Ain’t That A VHIT
By Von C. Howard
There’s a certain irony in working in spaces designed to serve people yet finding ourselves trapped by the very processes that were meant to protect them. It’s that moment when compassion meets compliance, and compliance wins. When the urgency to act is stalled by the need to authorize, to verify, to sign off. And so, we wait. Not because we don’t care, but because “the paper” hasn’t cleared.
You see, paper, whether literal or digital, has become both our shield and our shackle. It’s how we document, justify, and, let’s be honest, CYA (cover your “a..”ctions). Policies, approvals, and procurement pathways are supposed to safeguard fairness and accountability. But sometimes, they strangle momentum, leaving good people stuck in the thick of red tape while the people we’re supposed to help continue waiting.

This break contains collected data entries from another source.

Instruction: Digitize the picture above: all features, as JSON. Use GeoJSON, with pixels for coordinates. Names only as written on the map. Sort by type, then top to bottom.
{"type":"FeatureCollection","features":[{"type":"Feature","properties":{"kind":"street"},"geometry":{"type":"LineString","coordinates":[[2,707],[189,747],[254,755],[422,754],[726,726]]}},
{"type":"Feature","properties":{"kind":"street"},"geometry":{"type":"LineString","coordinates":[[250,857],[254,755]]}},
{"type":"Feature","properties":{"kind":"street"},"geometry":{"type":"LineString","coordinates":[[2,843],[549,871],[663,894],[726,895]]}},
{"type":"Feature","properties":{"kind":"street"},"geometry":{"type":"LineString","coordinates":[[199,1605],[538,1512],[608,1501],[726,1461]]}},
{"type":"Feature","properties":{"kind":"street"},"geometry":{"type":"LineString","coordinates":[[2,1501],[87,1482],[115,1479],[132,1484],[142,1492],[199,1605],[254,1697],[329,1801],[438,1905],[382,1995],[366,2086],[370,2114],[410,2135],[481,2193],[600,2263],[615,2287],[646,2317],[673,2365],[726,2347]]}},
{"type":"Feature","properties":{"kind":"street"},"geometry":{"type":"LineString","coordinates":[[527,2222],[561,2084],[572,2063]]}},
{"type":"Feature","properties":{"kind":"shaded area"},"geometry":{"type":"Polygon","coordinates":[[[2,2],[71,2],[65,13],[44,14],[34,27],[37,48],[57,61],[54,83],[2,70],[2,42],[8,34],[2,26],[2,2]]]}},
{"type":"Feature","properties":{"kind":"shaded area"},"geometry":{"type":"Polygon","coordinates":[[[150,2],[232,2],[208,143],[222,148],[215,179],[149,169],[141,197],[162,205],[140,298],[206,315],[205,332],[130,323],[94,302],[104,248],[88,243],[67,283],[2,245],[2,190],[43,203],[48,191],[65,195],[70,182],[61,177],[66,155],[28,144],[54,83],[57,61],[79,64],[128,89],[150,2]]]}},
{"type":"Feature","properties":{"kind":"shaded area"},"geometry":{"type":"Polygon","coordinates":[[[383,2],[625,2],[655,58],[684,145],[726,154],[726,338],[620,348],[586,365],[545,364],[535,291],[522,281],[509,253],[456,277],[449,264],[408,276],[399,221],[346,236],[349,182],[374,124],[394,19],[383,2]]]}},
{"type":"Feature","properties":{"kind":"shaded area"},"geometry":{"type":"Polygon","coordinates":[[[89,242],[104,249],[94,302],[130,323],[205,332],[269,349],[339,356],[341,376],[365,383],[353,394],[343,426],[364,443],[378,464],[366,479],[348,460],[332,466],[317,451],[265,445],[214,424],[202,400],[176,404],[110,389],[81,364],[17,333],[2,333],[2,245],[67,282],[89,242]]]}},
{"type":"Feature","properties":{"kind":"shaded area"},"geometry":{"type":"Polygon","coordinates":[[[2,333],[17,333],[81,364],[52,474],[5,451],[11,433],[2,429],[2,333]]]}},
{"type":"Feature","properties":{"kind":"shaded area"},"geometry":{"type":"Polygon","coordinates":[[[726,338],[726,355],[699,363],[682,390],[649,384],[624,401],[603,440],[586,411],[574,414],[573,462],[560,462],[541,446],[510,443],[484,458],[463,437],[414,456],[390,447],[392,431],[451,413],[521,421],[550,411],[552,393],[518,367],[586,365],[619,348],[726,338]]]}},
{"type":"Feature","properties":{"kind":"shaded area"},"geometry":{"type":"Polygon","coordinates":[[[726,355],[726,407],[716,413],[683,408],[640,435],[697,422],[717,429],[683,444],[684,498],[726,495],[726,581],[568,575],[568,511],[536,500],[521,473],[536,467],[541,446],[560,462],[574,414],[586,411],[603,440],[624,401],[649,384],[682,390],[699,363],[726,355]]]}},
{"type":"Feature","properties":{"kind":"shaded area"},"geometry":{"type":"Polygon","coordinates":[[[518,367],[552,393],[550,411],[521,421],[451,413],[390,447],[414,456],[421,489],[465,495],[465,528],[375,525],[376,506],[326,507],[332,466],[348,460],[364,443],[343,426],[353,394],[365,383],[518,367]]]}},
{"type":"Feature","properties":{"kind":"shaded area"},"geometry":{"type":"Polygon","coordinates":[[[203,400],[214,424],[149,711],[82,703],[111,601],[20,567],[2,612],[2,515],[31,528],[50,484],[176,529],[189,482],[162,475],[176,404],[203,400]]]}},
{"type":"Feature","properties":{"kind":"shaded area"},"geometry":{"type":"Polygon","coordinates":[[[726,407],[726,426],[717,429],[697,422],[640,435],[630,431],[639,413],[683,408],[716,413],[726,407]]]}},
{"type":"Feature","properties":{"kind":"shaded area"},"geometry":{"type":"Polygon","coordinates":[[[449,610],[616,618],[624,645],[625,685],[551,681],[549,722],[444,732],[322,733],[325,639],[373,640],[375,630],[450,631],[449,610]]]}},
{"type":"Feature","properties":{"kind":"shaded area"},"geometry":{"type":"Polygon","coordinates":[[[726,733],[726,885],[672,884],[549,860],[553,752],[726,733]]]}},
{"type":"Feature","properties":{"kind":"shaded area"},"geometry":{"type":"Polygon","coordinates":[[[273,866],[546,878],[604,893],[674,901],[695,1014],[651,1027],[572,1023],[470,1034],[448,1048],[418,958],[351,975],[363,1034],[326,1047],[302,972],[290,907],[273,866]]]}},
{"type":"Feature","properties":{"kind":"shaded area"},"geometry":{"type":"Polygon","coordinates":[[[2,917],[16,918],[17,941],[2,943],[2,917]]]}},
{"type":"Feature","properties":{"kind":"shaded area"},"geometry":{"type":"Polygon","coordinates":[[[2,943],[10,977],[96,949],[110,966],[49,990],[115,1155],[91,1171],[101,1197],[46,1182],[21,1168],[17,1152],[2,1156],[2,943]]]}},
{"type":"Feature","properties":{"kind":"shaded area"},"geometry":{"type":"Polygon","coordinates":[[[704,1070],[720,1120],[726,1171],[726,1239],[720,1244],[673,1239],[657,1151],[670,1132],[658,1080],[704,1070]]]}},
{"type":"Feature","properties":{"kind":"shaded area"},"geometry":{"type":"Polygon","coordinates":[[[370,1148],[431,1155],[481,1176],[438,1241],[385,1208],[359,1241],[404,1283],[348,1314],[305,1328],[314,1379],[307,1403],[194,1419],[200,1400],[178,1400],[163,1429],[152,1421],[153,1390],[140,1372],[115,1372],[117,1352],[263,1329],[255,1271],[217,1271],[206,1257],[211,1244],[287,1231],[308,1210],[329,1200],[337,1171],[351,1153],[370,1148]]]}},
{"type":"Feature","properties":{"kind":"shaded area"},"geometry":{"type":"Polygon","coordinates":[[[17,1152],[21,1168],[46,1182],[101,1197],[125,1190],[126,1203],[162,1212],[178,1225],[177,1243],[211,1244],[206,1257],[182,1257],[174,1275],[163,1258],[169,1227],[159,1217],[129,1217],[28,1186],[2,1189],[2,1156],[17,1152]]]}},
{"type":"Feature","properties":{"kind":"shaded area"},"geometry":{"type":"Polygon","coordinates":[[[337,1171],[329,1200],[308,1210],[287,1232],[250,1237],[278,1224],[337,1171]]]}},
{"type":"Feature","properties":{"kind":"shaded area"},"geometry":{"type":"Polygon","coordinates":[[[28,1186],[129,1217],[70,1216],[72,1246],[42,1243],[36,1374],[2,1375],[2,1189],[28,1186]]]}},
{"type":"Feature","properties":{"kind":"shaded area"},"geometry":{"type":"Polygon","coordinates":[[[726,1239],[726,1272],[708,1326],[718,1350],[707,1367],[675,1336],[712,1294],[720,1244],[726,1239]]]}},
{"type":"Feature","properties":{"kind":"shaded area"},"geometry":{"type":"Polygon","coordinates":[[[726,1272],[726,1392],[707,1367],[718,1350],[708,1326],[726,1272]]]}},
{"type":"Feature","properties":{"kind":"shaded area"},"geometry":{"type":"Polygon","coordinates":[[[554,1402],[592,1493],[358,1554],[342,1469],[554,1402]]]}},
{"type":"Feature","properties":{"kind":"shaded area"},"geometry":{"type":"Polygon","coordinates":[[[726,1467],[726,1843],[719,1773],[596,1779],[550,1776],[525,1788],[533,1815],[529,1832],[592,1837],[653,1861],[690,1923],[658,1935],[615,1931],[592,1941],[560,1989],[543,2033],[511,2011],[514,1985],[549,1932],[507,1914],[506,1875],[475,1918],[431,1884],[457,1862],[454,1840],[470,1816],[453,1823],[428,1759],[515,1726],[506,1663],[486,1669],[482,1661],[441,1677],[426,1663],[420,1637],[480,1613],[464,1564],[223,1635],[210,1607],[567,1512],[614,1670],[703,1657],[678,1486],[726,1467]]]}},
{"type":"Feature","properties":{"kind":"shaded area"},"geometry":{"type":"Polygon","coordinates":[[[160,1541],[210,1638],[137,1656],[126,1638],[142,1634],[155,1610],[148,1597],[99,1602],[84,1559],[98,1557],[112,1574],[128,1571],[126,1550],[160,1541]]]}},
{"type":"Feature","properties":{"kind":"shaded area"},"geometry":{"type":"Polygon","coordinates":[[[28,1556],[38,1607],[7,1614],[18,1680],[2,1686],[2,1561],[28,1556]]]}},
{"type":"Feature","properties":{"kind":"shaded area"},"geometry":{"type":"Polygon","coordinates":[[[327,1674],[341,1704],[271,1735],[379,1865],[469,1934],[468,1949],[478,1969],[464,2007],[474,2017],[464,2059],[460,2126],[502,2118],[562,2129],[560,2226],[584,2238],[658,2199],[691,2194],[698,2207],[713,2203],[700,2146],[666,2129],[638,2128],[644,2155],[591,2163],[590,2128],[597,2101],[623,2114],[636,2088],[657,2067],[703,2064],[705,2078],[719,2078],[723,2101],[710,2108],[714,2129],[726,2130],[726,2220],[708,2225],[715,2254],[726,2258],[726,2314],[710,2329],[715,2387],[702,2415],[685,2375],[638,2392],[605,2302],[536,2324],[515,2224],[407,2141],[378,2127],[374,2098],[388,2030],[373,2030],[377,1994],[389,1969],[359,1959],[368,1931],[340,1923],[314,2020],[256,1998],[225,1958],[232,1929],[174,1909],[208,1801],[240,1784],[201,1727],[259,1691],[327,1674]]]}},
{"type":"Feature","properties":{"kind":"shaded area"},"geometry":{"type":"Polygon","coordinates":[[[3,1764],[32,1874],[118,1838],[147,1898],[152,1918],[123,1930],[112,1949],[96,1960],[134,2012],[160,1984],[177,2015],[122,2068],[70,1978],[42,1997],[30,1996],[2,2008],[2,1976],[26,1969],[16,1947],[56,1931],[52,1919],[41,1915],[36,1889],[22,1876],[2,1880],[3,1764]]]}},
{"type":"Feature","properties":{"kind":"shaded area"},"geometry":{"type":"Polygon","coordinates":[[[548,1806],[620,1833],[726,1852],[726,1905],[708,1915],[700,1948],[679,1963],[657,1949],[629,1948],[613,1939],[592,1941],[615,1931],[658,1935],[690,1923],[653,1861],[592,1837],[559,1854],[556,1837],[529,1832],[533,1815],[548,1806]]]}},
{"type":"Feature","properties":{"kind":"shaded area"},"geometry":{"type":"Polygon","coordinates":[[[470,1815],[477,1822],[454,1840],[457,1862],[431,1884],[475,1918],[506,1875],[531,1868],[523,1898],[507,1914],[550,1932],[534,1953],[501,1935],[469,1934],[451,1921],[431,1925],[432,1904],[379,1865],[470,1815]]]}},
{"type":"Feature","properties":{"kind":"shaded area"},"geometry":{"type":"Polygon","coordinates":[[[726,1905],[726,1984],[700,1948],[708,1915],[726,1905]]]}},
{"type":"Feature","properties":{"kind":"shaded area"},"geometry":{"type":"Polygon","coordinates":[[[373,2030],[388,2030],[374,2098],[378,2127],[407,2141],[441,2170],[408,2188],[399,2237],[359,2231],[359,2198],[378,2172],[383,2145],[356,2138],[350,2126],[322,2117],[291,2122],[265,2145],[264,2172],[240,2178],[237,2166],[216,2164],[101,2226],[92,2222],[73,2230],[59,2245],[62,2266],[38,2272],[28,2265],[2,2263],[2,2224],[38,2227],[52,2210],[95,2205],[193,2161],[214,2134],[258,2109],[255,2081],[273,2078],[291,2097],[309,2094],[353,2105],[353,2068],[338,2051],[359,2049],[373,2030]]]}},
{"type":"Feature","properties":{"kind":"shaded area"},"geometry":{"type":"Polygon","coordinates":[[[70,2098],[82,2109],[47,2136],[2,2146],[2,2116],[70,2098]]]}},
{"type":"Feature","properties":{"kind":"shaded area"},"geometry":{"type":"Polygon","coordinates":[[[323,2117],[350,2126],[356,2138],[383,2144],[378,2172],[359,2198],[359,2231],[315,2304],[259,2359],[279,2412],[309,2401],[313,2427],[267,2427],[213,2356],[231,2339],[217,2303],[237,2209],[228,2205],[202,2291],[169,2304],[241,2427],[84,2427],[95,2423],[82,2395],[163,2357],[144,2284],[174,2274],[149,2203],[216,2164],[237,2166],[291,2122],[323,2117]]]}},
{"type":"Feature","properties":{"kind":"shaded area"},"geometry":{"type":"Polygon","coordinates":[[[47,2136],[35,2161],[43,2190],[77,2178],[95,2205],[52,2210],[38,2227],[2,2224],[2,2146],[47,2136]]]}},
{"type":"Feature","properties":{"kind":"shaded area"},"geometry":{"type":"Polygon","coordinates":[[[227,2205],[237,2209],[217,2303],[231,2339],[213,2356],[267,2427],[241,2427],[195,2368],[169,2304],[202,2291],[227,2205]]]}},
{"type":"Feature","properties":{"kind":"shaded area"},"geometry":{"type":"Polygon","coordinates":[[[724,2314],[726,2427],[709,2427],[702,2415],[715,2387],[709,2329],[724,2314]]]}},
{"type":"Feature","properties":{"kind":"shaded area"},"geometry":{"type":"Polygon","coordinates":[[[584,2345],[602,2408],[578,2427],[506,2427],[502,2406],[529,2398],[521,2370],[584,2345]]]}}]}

It’s a frustrating place to be, when your heart says move, but the system says wait. When you have a solution in hand, but a signature stands in the way. And what makes it worse is that the intention behind the rules isn’t wrong. Accountability matters. Documentation matters. But when the process becomes so burdensome that it paralyzes progress, it forces you to ask: who are we really protecting?
We’ve all seen it happen: a community in need, a family waiting for relief, a project delayed over one missing form or an unclear approval chain. Sometimes it feels like the machine that was built to serve the people has forgotten that the people come first. And in that gap between paperwork and purpose, frustration festers.
Yet even in that frustration, there is hope. Because frustration is often the birthplace of reform. It forces us to rethink how we work, not just what we do. It challenges leaders to streamline, to trust, and to remember that while the paper may record our actions, people record our impact.
So yes, paper prevents production, until we decide that efficiency and empathy can coexist. Until we choose to be brave enough to ask, “How can we do this better?”
Maybe the next authorization won’t just be a signature on a form, but a sign that we’ve learned to balance order with urgency, and policy with purpose.
Because at the end of the day, the true measure of service isn’t how perfect the paperwork is, it’s how many lives we were able to touch while the ink was still drying.
“Let all things be done decently and in order.” — 1 Corinthians 14:40 But let them also be done in time.